As to whether you should leave or stay in the face of danger? In my opinion, if you have the means to get out and can take your pets and family with you, then go, Don't feel guilty about leaving everyone else behind and don't worry about losing your home or having looters rob you.
I know it is easy for someone else to say, things don't matter, you can get more things, and that if you are poor you can't necessarily get more things when it took you a lifetime to get what little you have, but it is always better to ere on the side of caution than to be stupid and stay and walk around in a storm that hasn't quite finished dumping on you yet!
Thankfully all of my pets survived and we did not receive a direct hit. Forecasters are already fear mongering us that hurricane Jose will hit and destroy us and we grow weary of those who cry wolf when it's only a chihuahua. Though those little dogs can be fierce and have a painfully sharp bite!

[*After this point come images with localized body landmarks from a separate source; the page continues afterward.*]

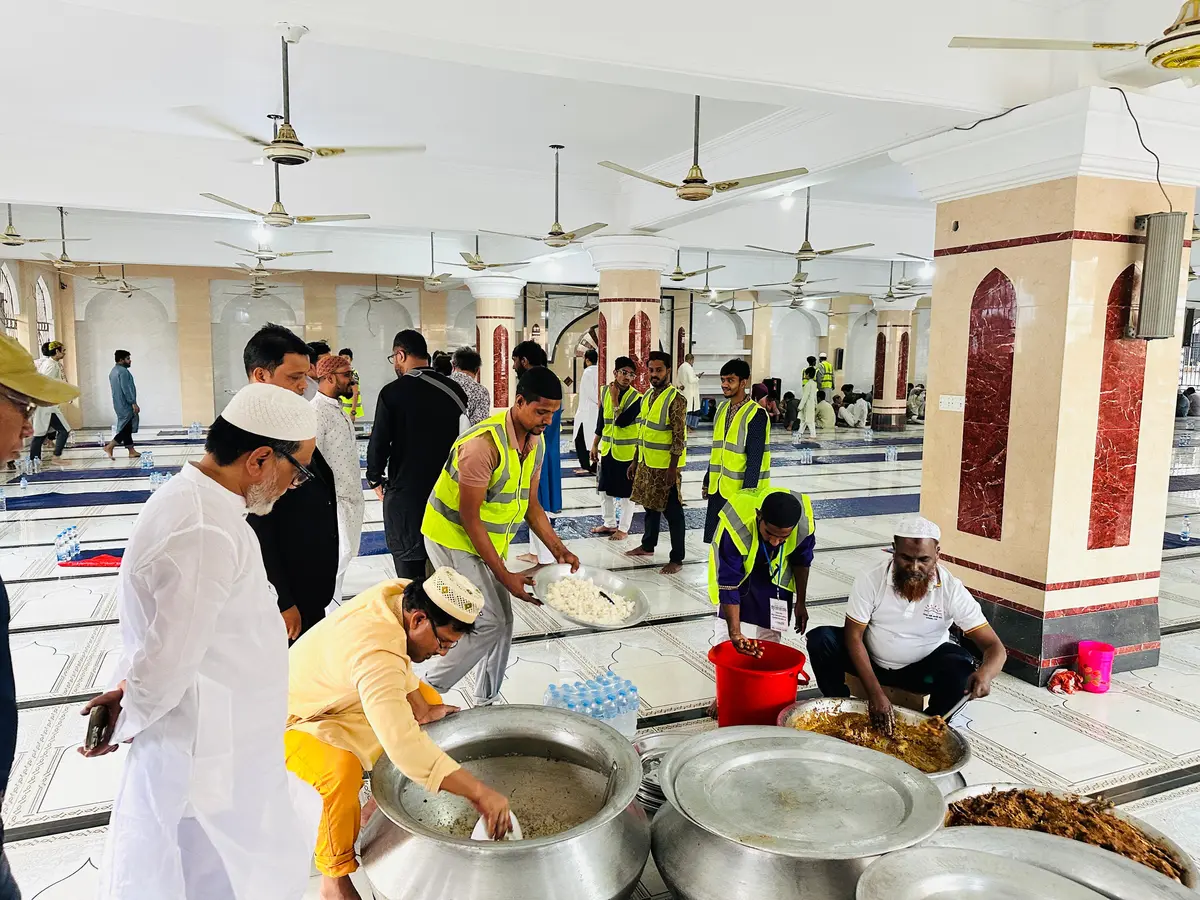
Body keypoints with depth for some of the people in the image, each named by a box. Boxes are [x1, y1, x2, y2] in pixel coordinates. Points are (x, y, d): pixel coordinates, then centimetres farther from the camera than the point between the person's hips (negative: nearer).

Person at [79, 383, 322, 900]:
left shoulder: (188, 497, 4)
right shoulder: (208, 534, -30)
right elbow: (168, 661, -24)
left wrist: (129, 693, 11)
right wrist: (125, 724, -7)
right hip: (209, 768, -9)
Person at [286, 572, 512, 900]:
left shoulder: (398, 594, -16)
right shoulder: (375, 655, -40)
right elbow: (404, 746, -48)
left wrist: (422, 708, -7)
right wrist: (479, 792, -45)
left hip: (337, 696, 9)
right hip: (292, 721, -9)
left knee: (430, 699, 9)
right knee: (342, 771, -36)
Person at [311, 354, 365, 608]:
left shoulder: (339, 408, 11)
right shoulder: (316, 411, -18)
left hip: (351, 495, 9)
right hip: (335, 498, -9)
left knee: (348, 550, 16)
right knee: (341, 552, -5)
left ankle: (333, 596, 30)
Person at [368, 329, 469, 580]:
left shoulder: (392, 392, -11)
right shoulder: (454, 389, 2)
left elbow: (379, 442, -9)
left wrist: (376, 479, 8)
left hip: (405, 493, -4)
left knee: (410, 573, 6)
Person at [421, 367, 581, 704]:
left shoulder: (536, 442, -2)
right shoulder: (484, 444, -29)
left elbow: (531, 504, 7)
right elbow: (469, 518, -26)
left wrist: (559, 550, -3)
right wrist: (505, 575, -24)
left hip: (488, 540, 8)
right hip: (454, 537, -8)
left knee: (502, 622, 9)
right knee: (489, 622, -12)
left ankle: (486, 702, 25)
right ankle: (429, 689, 5)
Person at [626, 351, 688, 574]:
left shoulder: (676, 399, -15)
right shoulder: (647, 396, 10)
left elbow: (679, 438, -18)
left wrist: (672, 469, -21)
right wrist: (635, 461, 16)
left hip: (665, 466, -8)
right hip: (647, 464, 8)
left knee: (672, 512, 1)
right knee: (650, 506, 21)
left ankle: (677, 559, 9)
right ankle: (647, 545, 38)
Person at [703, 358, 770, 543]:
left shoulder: (756, 415, -14)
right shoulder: (722, 408, 9)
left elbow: (754, 459, -16)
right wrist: (708, 482, 17)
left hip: (740, 490, -7)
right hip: (717, 488, 7)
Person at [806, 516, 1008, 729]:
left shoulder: (952, 590, -19)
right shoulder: (870, 580, -21)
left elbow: (994, 646, -19)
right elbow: (854, 636, -18)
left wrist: (985, 673, -44)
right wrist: (875, 693, -28)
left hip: (923, 668, 0)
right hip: (871, 662, 0)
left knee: (960, 666, -31)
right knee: (821, 639, -24)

It's hard not to panic and stress when you fear for your life and property. If you have the means to help someone who has suffered, no matter how their lives were torn apart or damaged, definitely do what you can, even if it is only to pray or invent some tool to prevent a volcano from erupting on a populated city.
As for me, I am really tempted to go live somewhere away from floods and fires, but I suppose no place is totally safe from natural disasters. It is easy to get caught up in the fear. There are killer bees, rabid animals, rising tides, massive oil spills, whole cities laid to waste by mining and poisoning the land. It is enough to make anyone sick with worry, but you have to focus on the good things and concentrate on what you can do, not what you can't.

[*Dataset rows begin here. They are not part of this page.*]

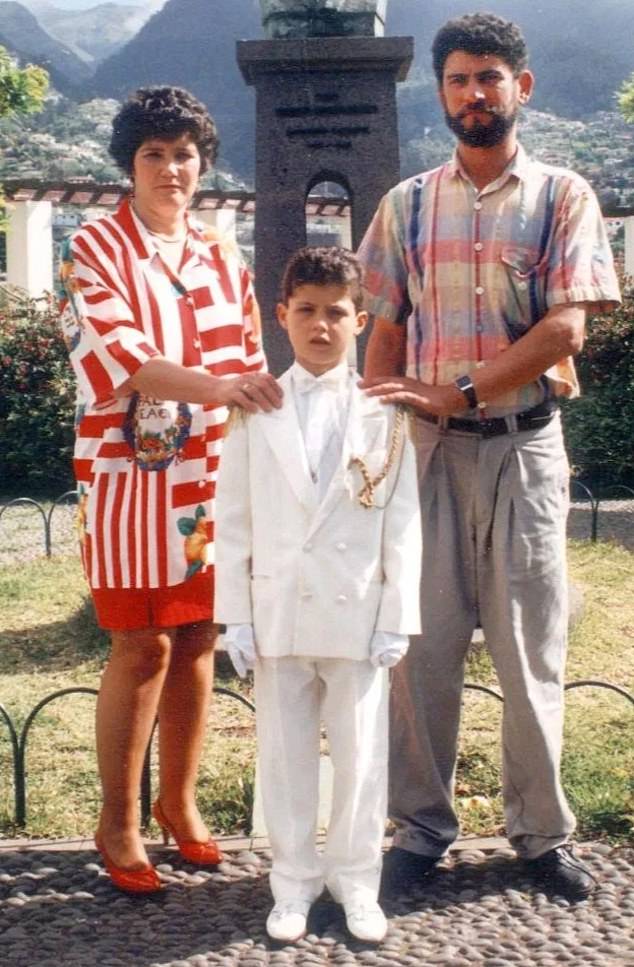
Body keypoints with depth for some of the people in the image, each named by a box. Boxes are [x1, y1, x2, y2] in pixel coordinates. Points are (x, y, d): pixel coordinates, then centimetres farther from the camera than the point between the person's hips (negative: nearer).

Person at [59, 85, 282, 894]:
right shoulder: (94, 250, -6)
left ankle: (178, 802, 25)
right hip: (132, 478, -5)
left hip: (212, 479, 5)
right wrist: (216, 386, -36)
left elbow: (248, 363, 13)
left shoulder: (220, 260, 11)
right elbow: (120, 360, -21)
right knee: (142, 648, -1)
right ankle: (117, 821, 14)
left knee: (197, 640, 10)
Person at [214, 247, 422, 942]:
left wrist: (396, 617, -4)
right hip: (278, 613, 1)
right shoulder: (257, 411, 3)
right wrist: (236, 615, -1)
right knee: (284, 750, 9)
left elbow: (402, 522, 1)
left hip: (358, 614, -1)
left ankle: (355, 879, 24)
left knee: (360, 749, 8)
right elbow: (233, 520, 3)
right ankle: (294, 879, 24)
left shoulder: (383, 412, 1)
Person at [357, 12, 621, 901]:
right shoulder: (407, 206, 9)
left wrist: (458, 394, -14)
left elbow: (565, 330, -9)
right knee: (421, 643, 3)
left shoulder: (563, 197, 2)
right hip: (428, 450, 2)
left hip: (525, 447, -1)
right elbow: (386, 334, 9)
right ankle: (421, 826, 16)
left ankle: (541, 831, 18)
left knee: (532, 645, 4)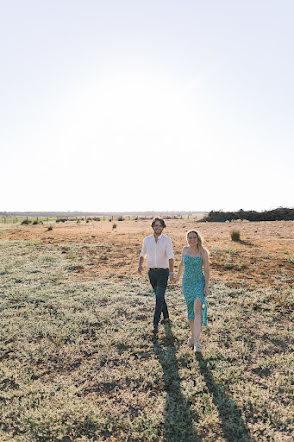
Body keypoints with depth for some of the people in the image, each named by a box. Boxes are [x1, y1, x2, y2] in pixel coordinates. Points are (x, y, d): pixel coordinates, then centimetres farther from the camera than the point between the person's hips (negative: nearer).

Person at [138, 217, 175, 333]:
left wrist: (171, 273, -30)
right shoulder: (147, 239, 2)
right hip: (151, 272, 4)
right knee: (159, 296, 17)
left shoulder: (167, 240, -11)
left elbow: (170, 257, -20)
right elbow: (143, 254, 13)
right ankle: (166, 317, 36)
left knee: (159, 297, -10)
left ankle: (155, 324, -4)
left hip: (163, 272, -4)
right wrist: (140, 265, -7)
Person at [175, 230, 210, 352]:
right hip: (187, 283, 4)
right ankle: (192, 334, 34)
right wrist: (178, 276, 29)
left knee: (197, 309, -20)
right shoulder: (185, 249, 2)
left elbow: (206, 270, -6)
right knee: (190, 310, 12)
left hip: (199, 283, -3)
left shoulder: (203, 252, -8)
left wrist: (206, 286, -12)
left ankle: (197, 341, -17)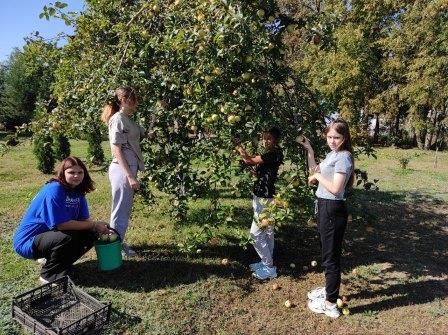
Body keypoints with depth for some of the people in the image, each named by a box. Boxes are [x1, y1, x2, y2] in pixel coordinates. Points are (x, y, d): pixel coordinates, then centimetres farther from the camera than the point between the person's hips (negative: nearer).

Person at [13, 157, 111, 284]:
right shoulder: (54, 190, -24)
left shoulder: (78, 191, 0)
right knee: (68, 237, -33)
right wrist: (94, 225, -23)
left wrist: (100, 228, -20)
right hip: (27, 242, -8)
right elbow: (60, 224, -29)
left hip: (50, 235, 8)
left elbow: (84, 220, 0)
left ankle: (50, 260, 11)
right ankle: (48, 276, -7)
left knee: (91, 234, -2)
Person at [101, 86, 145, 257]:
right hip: (122, 170, -9)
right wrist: (130, 176, -19)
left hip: (129, 169, 9)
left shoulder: (128, 120, 15)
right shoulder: (118, 119, -12)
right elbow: (117, 151, -16)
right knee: (121, 211, 2)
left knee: (125, 210, 17)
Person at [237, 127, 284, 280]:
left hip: (265, 199, -10)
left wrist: (239, 147, -13)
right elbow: (259, 173, 9)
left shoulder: (274, 153, -18)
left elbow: (250, 161, -23)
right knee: (267, 232, 18)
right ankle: (267, 262, 31)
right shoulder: (269, 153, 12)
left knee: (256, 234, -4)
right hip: (262, 196, 10)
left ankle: (269, 268, 7)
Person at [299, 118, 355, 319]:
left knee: (331, 256, 0)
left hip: (333, 210, -10)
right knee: (327, 252, 23)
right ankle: (329, 289, 41)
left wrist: (318, 176, -11)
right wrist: (309, 150, 16)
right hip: (324, 207, 10)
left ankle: (330, 304, 13)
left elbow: (335, 188, -24)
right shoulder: (331, 155, 11)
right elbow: (314, 171, 20)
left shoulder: (343, 157, -17)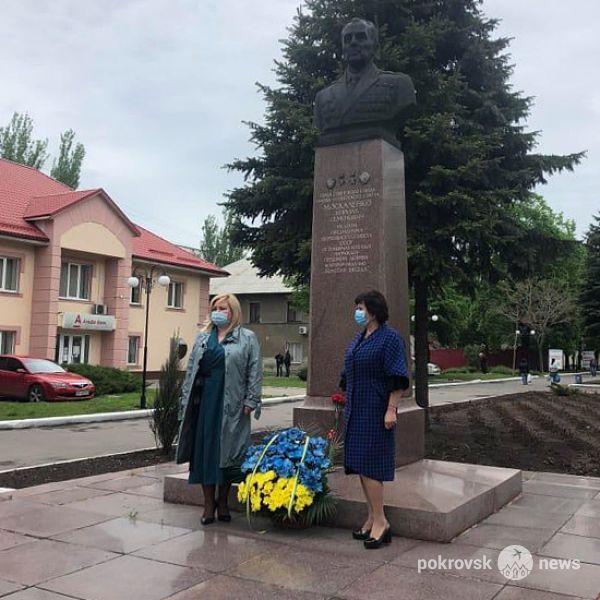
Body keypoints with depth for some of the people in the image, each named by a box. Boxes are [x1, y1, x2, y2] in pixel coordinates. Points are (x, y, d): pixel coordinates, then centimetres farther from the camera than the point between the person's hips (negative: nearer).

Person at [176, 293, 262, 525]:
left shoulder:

If you were in the path of the storm and bought non-perishable food and water that you haven't consumed yet, consider donating it to someone who is still without power or cannot move back into their home. It may not be much, but if everyone gives something back to help those in need, it might help the recovery go a little faster and if you are the praying type, please pray that no more hurricanes threaten anyone any time soon. The stress of expectation of what it can do is almost as devastating as what it actually will do and most of us have had our share of bad things for a while now.
Pray that North Korea settles down, Russia stops meddling in American Politics, people stop shooting and abusing other people just because they can. Pray that gangs, teach their followers respect and go around repairing old buildings and learning new skills to get them into the job force where they can earn a living respectfully and use their talents and abilities to help pull others out of an unpleasant life where no one wants to be.

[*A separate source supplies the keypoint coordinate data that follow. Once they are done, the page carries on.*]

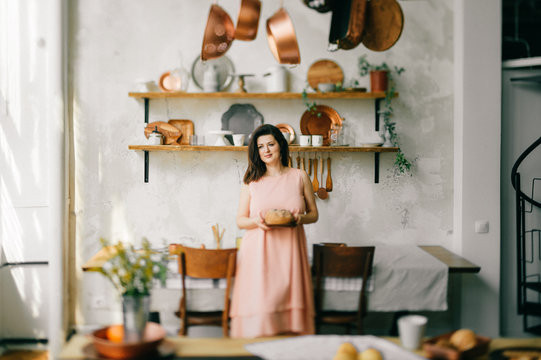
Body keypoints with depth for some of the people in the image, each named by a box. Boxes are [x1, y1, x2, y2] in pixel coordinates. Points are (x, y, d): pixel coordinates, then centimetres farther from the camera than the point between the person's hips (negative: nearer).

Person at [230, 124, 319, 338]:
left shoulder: (299, 177, 9)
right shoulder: (251, 181, 9)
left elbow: (314, 214, 14)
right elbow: (240, 220, 10)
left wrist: (300, 218, -9)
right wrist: (256, 221, -12)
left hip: (289, 251, 1)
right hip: (258, 254, 0)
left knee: (290, 306, -4)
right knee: (258, 310, -9)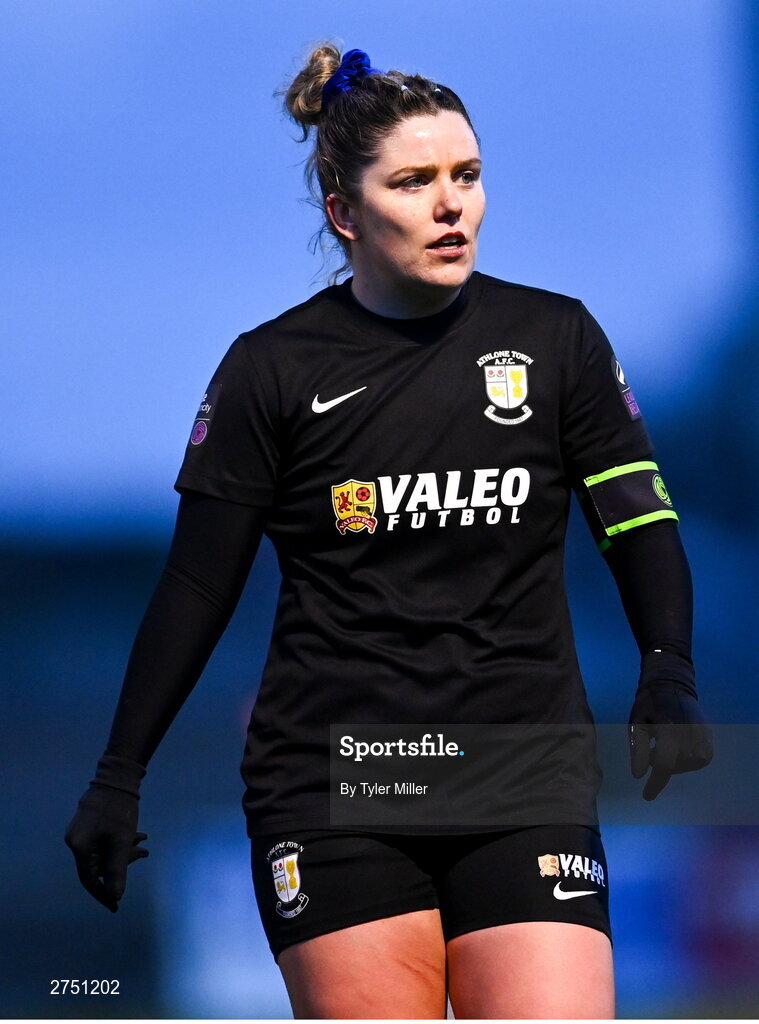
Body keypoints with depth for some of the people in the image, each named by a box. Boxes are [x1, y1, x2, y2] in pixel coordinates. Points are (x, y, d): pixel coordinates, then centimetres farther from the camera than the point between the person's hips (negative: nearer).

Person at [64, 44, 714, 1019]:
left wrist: (668, 676, -10)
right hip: (330, 786, -1)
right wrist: (120, 776, 3)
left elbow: (638, 521, 8)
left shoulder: (556, 340, 7)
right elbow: (196, 587, 6)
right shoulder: (273, 369, 3)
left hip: (528, 785, 1)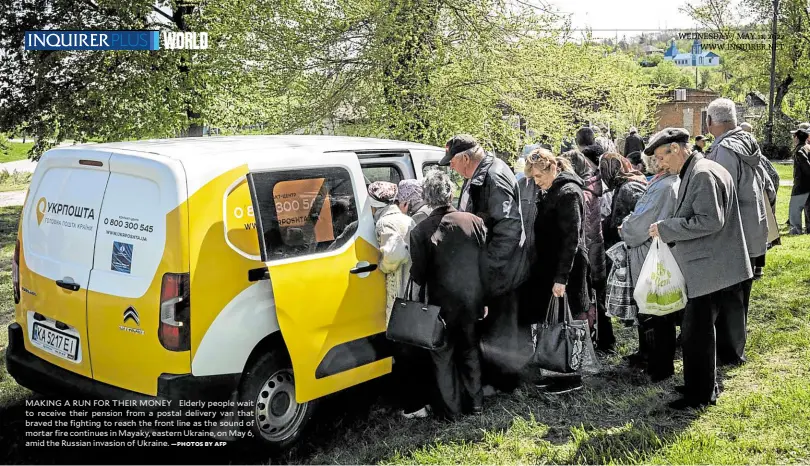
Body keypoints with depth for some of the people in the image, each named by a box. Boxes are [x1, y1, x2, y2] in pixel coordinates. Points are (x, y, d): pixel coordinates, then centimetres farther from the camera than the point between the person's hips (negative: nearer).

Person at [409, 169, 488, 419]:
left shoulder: (421, 231, -15)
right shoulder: (475, 222, -7)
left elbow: (418, 274, -8)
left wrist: (419, 305, 10)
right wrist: (484, 299, 10)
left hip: (441, 303, -3)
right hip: (472, 300, 3)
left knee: (443, 355, 14)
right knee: (470, 349, 20)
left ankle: (450, 407, 21)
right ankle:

We've all had enough of badness and hope that all these evils and incivilities, often disguised as "rights", blow on by like a weak storm that can do no damage.
Do what you can to control the storms of your own life before they overwhelm you, but don't let fear consume you. You are stronger than any storm, fiercer than any wind and rain and by your actions, you can create a better world for everyone living in it. Don't wait until the last minute to escape or find shelter, but have a plan and if plans A, B and C fail you, don't knock prayer. It has a surprising way of setting wrong things right and provides hope, comfort and peace when things go wrong. Stay safe out there and do your best to love your neighbors and help them knowing that by doing so, you make the whole world stronger, better and a kinder nation that respects all the people that live within it.